I am searching for RNA stems of approx. 10 to 1000 bases. Is there a fast, BLAST-like tool for scanning DNA sequences of, for instance, 10kB?
As I want to extend this method to whole genome searches, exact algorithms are too much time consuming. I am only looking for sequence similarity. Energy values such as MFE should not taken into account. Unfortunately, BLAST lacks the ability to detect the uracil wobble pairs. Thus, very short stems are undetectable.
Is there any alignment tool I can use?
Thank you!
I don't this is a case for an alignment tool, is it? afaik the op doesn't have a database with known 'stem' sequences to search for in a genome.

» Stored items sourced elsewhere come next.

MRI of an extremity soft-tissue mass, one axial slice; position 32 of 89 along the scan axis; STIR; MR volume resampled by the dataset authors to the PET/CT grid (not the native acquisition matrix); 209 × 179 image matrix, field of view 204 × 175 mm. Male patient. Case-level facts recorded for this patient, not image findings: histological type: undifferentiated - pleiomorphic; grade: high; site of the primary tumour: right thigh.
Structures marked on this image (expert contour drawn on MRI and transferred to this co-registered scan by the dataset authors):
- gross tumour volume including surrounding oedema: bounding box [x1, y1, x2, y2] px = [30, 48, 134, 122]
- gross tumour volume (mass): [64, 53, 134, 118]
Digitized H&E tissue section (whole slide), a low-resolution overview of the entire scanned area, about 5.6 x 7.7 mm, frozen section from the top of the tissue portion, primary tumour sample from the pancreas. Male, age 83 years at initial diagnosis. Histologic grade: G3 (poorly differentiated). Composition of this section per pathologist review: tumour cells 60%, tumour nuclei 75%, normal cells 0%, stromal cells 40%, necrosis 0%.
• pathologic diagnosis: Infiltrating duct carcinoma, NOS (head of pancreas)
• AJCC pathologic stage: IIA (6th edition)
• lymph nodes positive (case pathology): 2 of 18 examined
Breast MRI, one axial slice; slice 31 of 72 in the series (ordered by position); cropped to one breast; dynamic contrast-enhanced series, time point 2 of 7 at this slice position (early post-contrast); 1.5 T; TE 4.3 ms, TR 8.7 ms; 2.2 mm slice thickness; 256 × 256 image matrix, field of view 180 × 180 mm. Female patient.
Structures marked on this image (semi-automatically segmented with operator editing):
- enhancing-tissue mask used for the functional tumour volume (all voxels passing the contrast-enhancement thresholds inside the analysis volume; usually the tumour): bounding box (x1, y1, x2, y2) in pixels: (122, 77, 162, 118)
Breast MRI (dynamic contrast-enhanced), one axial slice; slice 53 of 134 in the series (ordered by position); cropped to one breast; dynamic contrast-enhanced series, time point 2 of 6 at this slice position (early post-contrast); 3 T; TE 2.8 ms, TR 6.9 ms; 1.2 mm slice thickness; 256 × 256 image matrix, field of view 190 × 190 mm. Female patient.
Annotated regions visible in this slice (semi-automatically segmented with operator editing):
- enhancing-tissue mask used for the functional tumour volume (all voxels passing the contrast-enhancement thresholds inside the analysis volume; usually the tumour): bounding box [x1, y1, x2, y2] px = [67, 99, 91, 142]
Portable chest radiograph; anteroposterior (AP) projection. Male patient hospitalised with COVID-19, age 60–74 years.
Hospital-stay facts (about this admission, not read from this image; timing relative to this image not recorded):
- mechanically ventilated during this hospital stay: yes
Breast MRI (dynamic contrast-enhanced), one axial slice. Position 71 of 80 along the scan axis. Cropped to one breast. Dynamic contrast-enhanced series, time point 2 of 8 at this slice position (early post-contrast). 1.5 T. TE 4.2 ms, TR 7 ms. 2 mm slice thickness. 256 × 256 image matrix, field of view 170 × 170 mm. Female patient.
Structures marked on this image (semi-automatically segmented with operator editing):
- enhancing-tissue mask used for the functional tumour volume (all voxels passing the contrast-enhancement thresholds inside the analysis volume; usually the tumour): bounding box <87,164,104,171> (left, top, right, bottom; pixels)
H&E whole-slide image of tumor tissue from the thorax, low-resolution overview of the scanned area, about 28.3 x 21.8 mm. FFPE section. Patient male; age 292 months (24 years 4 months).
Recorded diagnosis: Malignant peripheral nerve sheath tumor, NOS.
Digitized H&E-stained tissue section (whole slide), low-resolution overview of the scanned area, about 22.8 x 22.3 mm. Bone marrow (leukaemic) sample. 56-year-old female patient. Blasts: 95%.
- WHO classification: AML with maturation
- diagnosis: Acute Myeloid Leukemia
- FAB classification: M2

A stem-loop is a RNA secondary structure that requires an inverted repeat sequence with the genome which afaik cannot be found by fasta.
@Michael Dondrup -- You can use alignment tools to find inverted repeats: BLAST short stretches of the genome against their reverse complements. If set your scoring matrix appropriately (and your gap penalty), then your BLAST score can be a good estimate of the free energy of the stem. There are better solutions, maybe IRF is one of them, but this is one way to do it.
I didn't know that. Can you do this for a whole genome?
@Michael Dondrup -- I don't see why not. There's some messy scripting involved to break the genome up into overlapping chunks, run the separate BLAST/FastA processes and then compile the results. Plus some sanity checking to make sure that the two sides of the stem don't overlap. You'd also have to check both strands for stems because the G-U wobble makes the calculation non-symmetric. It's not pretty. The good news is that it's easy to parallelize.